Guest Opinion Essay

How We’ve Let TV Hurt Girls

Fifteen years ago, I became director of an 18-acre residential treatment center in Westchester County, N.Y. The place was in lousy condition when I arrived, and I could see it would take several years just to renovate the cottages – which, of course, provided little immediate relief for the teenage boys and girls living in them.

Early on, however, I found a way to score quick points with the kids: cable TV.

Every cottage had a living room with a TV that had the old-style rabbit-ear antennas, gasping for electronic signals from the atmosphere. I called the local cable company, arranged a good deal and presto – the kids had access to the basics of cable: ABC, CBS, NBC, etc. I was a hero.

A few weeks later, I was touring through one of the female cottages, where all the girls were sitting in the living room watching the tube. I sat with them for a few minutes to watch and chat. A music video channel was on – probably MTV, VH1 or BET – and I was horrified by what I saw.

The lyrics degraded women. Guns and violence were glorified. Thieves and thugs were held up as role models. The more videos I watched, the more I saw of the same, with homosexuals occasionally held up for derision in place of women. I asked myself, “What have I done?”

I thought about this when the American Psychological Association recently released its “Report of the APA Task Force on the Sexualization of Girls,” which finds “evidence that the proliferation of sexualized images of girls and young women in advertising, merchandising, and media is harmful to girls’ self-image and healthy development.”

The report cites television, music videos and music lyrics, as well as magazines, movies, video games, the Internet and advertising campaigns. The authors link the increasing sexualization of girls in media to an increase in eating disorders, depression, anxiety disorders and low self-esteem.

The report offers recommendations about how to confront the problem, some of which apply to those of us in youth services. The recommendations include using media literacy training programs that confront the issue of sexualization, viewing TV and other media with kids “to influence the way in which media messages are interpreted,” and offering girls instruction on “practical and psychological alternatives to the values conveyed by popular culture.” It notes that “girl empowerment groups … support girls in a variety of ways and provide important counterexamples to sexualization.”

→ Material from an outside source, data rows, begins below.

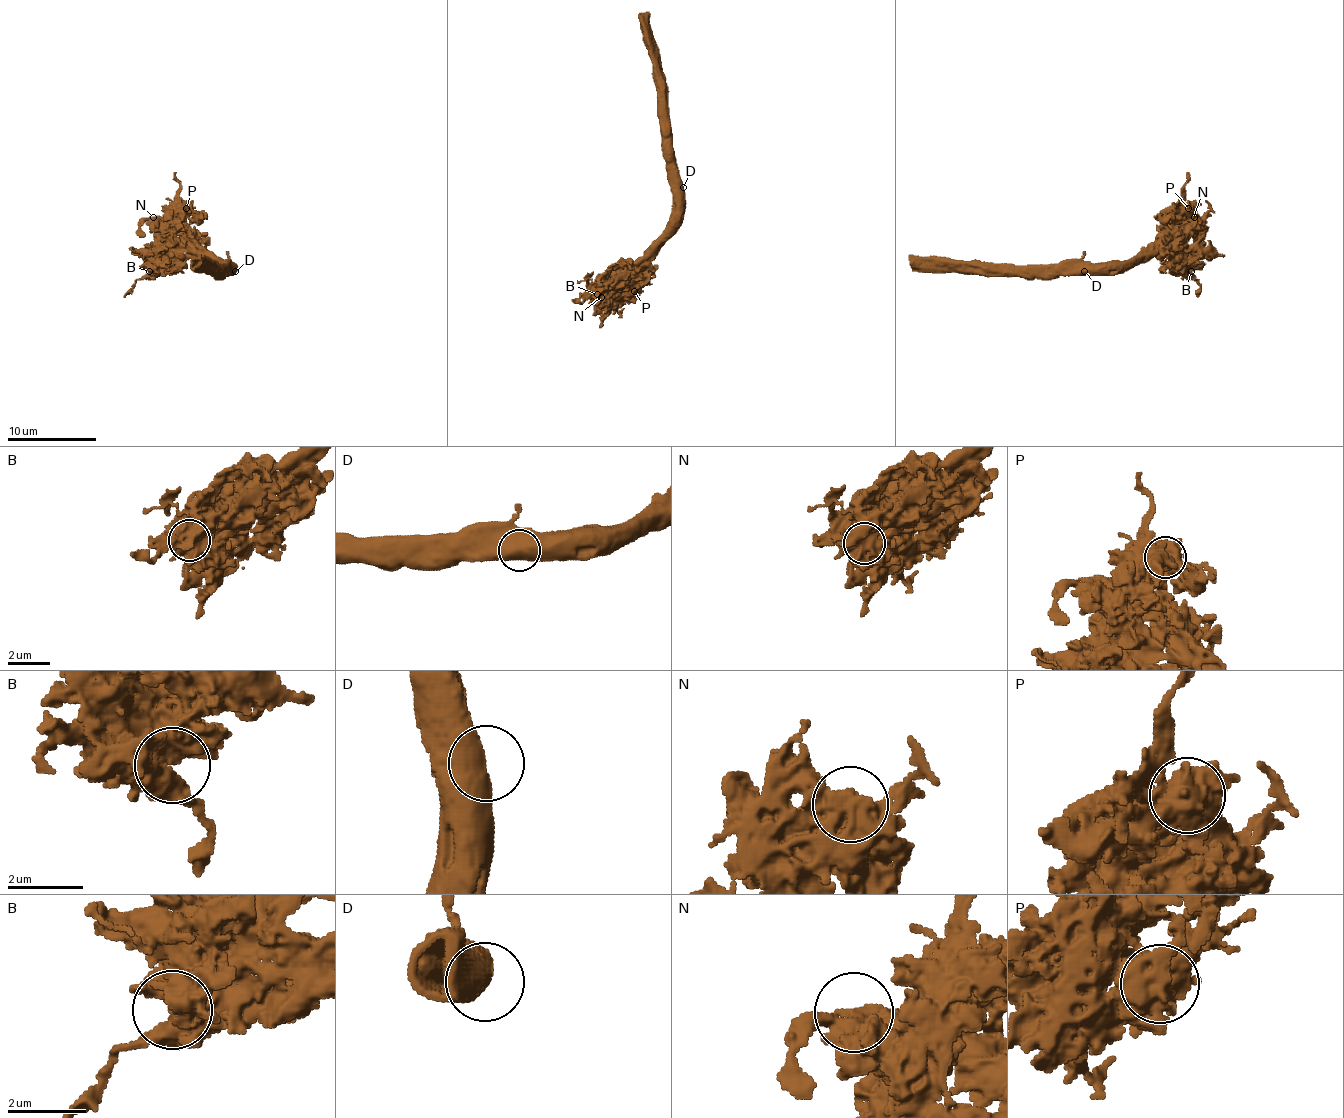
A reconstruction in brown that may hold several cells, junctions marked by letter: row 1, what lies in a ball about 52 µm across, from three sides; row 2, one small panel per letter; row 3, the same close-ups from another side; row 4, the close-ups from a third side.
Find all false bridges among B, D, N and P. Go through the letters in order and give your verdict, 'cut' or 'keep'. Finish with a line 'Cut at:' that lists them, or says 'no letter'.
B: keep
D: keep
N: keep
P: keep
Cut at: no letter

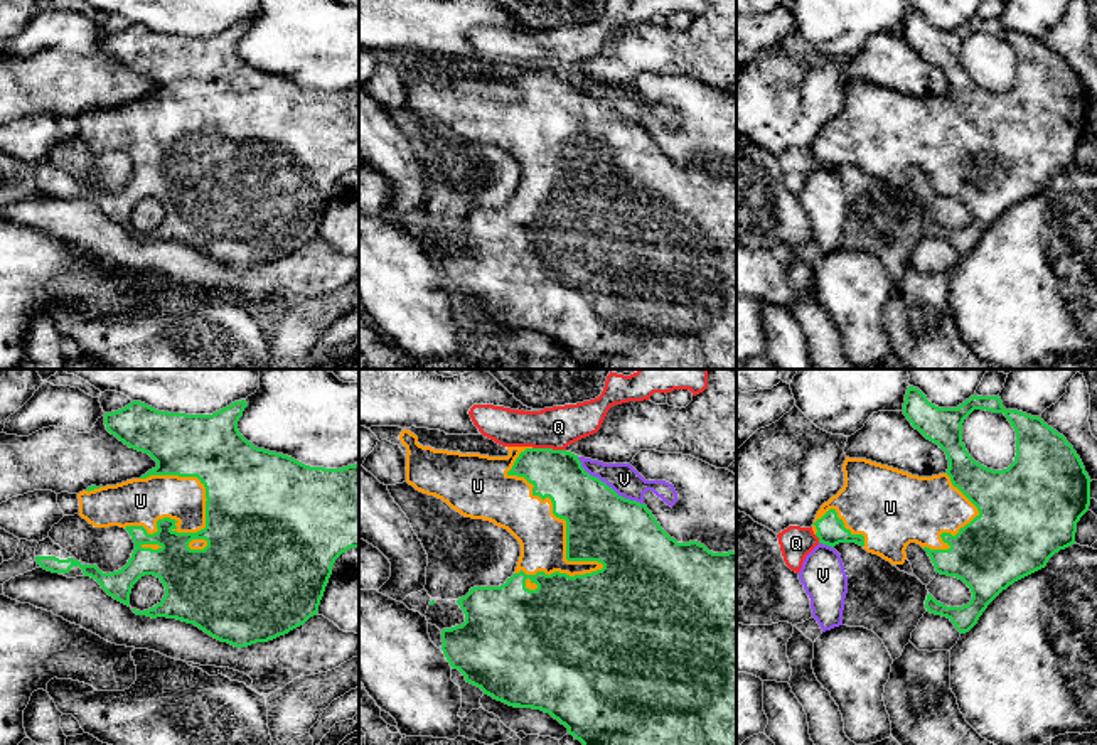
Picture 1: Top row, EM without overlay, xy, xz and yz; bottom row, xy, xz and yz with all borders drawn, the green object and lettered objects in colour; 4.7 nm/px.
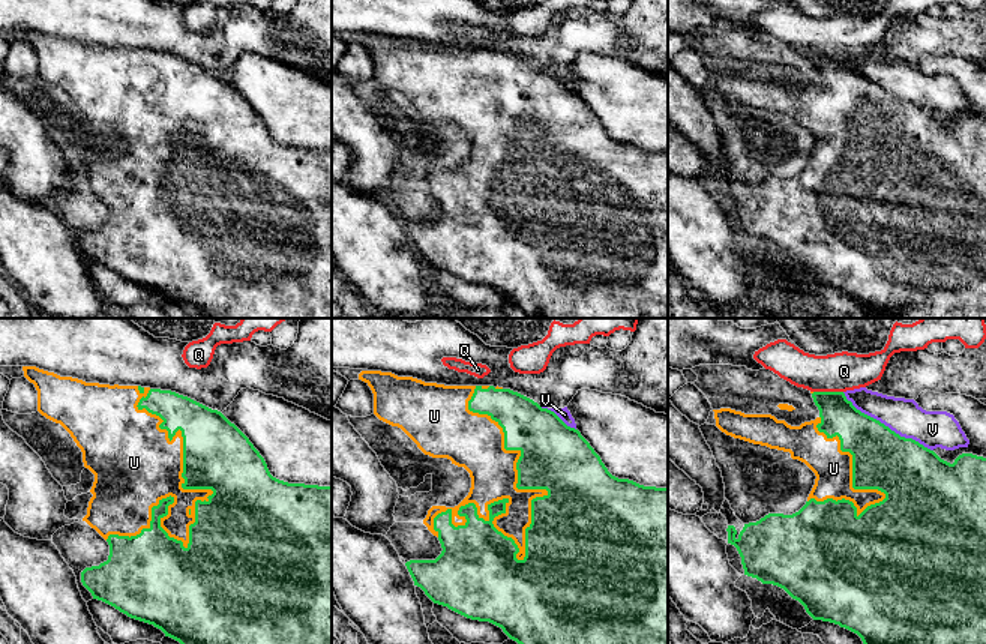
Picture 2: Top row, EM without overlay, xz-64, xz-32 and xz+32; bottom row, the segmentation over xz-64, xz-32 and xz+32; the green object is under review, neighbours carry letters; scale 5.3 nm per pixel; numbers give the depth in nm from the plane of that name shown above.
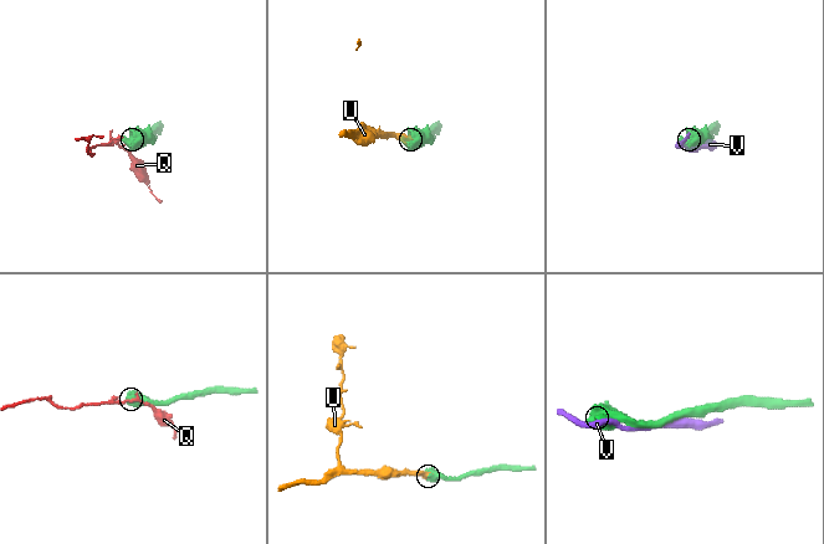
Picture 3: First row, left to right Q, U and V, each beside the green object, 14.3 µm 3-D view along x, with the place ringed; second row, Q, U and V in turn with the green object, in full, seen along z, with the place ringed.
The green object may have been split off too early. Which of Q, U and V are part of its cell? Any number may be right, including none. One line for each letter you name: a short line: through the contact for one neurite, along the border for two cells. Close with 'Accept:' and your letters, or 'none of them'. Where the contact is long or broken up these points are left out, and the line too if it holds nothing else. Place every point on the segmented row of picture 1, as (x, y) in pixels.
Accept: U

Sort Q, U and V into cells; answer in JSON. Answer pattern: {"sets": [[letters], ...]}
{"sets": [["Q"], ["U"], ["V"]]}

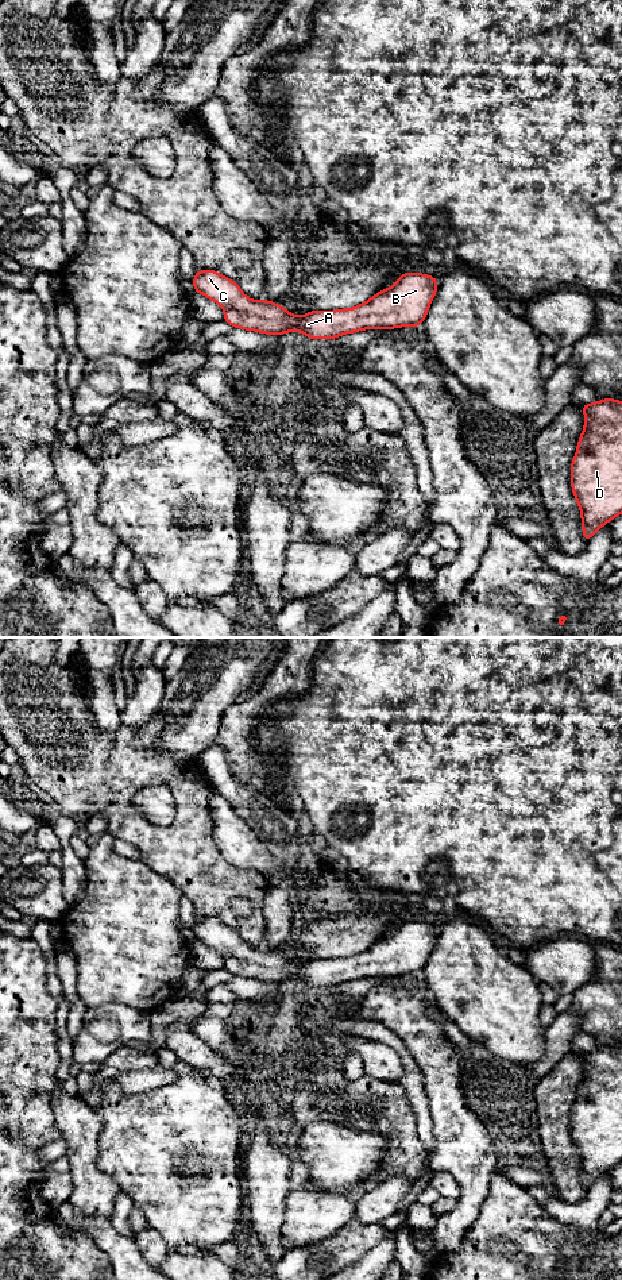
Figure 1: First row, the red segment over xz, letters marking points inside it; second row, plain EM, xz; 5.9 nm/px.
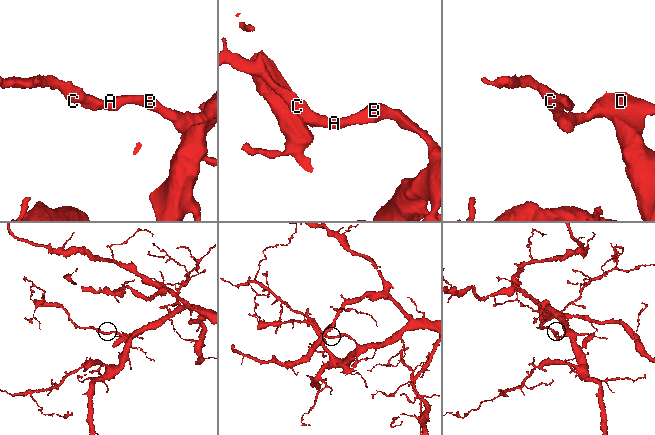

I’m sending the full report to all of my staff members who work with young women. We are, after all, the caregivers for many of them. It’s at http://www.apa.org/pi/wpo/sexualization.html.

But will the recommendations work? I admit I have my doubts. The American culture is so awash in oversexualization and violence that efforts to counteract it seem puny.

Consider a troubling personal example: I recently took a two-hour United Airlines flight with my wife and 4-year-old son. The plane featured small TV screens that dropped down from the ceiling every four or five rows, so all passengers in the vicinity could see them, whether they wanted to or not. We left the headphones tucked into the seat pouches in front of us, not intending to watch the shows, but every once in a while, I would look up to see what was playing.

Our 4-year-old insisted on doing the same, despite the arsenal of coloring books and crayons we brought along. At one point, the program “CSI” came on; we were subjected to watching a woman shoot a man in the head. In another scene, a cadaver was dissected.

On our return flight a week later, we tried hard to divert our child’s attention from viewing an episode of NBC’s “Heroes,” in which a young woman in her underwear writhed in bed while being filmed for an Internet porn site. My exasperated wife asked, “Didn’t they use to show re-runs of ‘Everybody Loves Raymond’ on these flights?”

This is what we are up against, and to tell you the truth, it feels like an onslaught. Twenty years ago, I was one of those people who looked askance at Tipper Gore’s rants about the media’s negative influence on kids. Now I wonder if she was right. And I wonder if we have done far too little in youth work to counter what the APA now recognizes as a serious detriment to the healthy development of young women.